Saved entries -

* * * * *

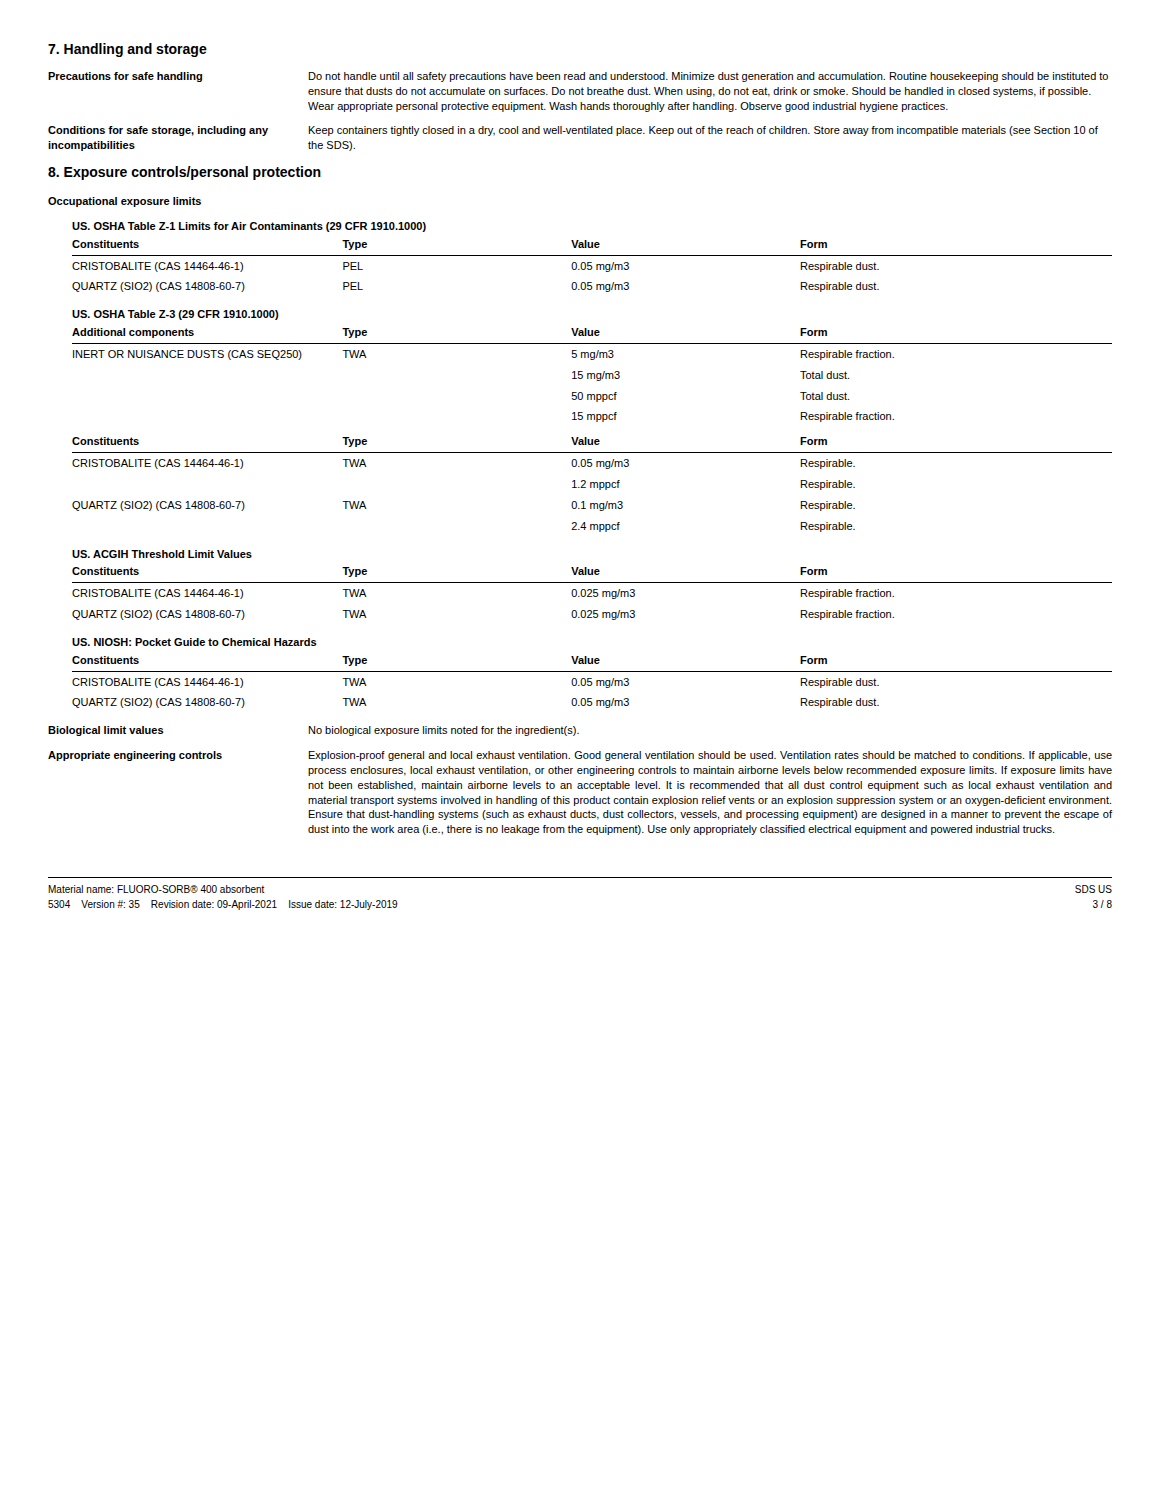7. Handling and storage
Precautions for safe handling
Do not handle until all safety precautions have been read and understood. Minimize dust generation and accumulation. Routine housekeeping should be instituted to ensure that dusts do not accumulate on surfaces. Do not breathe dust. When using, do not eat, drink or smoke. Should be handled in closed systems, if possible. Wear appropriate personal protective equipment. Wash hands thoroughly after handling. Observe good industrial hygiene practices.
Conditions for safe storage, including any incompatibilities
Keep containers tightly closed in a dry, cool and well-ventilated place. Keep out of the reach of children. Store away from incompatible materials (see Section 10 of the SDS).
8. Exposure controls/personal protection
Occupational exposure limits
US. OSHA Table Z-1 Limits for Air Contaminants (29 CFR 1910.1000)
| Constituents | Type | Value | Form |
| --- | --- | --- | --- |
| CRISTOBALITE (CAS 14464-46-1) | PEL | 0.05 mg/m3 | Respirable dust. |
| QUARTZ (SIO2) (CAS 14808-60-7) | PEL | 0.05 mg/m3 | Respirable dust. |
US. OSHA Table Z-3 (29 CFR 1910.1000)
| Additional components | Type | Value | Form |
| --- | --- | --- | --- |
| INERT OR NUISANCE DUSTS (CAS SEQ250) | TWA | 5 mg/m3 | Respirable fraction. |
| | | 15 mg/m3 | Total dust. |
| | | 50 mppcf | Total dust. |
| | | 15 mppcf | Respirable fraction. |
| Constituents | Type | Value | Form |
| --- | --- | --- | --- |
| CRISTOBALITE (CAS 14464-46-1) | TWA | 0.05 mg/m3 | Respirable. |
| | | 1.2 mppcf | Respirable. |
| QUARTZ (SIO2) (CAS 14808-60-7) | TWA | 0.1 mg/m3 | Respirable. |
| | | 2.4 mppcf | Respirable. |
US. ACGIH Threshold Limit Values
| Constituents | Type | Value | Form |
| --- | --- | --- | --- |
| CRISTOBALITE (CAS 14464-46-1) | TWA | 0.025 mg/m3 | Respirable fraction. |
| QUARTZ (SIO2) (CAS 14808-60-7) | TWA | 0.025 mg/m3 | Respirable fraction. |
US. NIOSH: Pocket Guide to Chemical Hazards
| Constituents | Type | Value | Form |
| --- | --- | --- | --- |
| CRISTOBALITE (CAS 14464-46-1) | TWA | 0.05 mg/m3 | Respirable dust. |
| QUARTZ (SIO2) (CAS 14808-60-7) | TWA | 0.05 mg/m3 | Respirable dust. |
Biological limit values
No biological exposure limits noted for the ingredient(s).
Appropriate engineering controls
Explosion-proof general and local exhaust ventilation. Good general ventilation should be used. Ventilation rates should be matched to conditions. If applicable, use process enclosures, local exhaust ventilation, or other engineering controls to maintain airborne levels below recommended exposure limits. If exposure limits have not been established, maintain airborne levels to an acceptable level. It is recommended that all dust control equipment such as local exhaust ventilation and material transport systems involved in handling of this product contain explosion relief vents or an explosion suppression system or an oxygen-deficient environment. Ensure that dust-handling systems (such as exhaust ducts, dust collectors, vessels, and processing equipment) are designed in a manner to prevent the escape of dust into the work area (i.e., there is no leakage from the equipment). Use only appropriately classified electrical equipment and powered industrial trucks.
Material name: FLUORO-SORB® 400 absorbent
5304 Version #: 35 Revision date: 09-April-2021 Issue date: 12-July-2019
SDS US
3 / 8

* * * * *

What the exercise asks - Could you repeat exactly the lines from the first one of the records above through the line containing "Conditions for safe", leaving out any pictures?

Response box -
7. Handling and storage
Precautions for safe handling
Do not handle until all safety precautions have been read and understood. Minimize dust generation and accumulation. Routine housekeeping should be instituted to ensure that dusts do not accumulate on surfaces. Do not breathe dust. When using, do not eat, drink or smoke. Should be handled in closed systems, if possible. Wear appropriate personal protective equipment. Wash hands thoroughly after handling. Observe good industrial hygiene practices.
Conditions for safe storage, including any incompatibilities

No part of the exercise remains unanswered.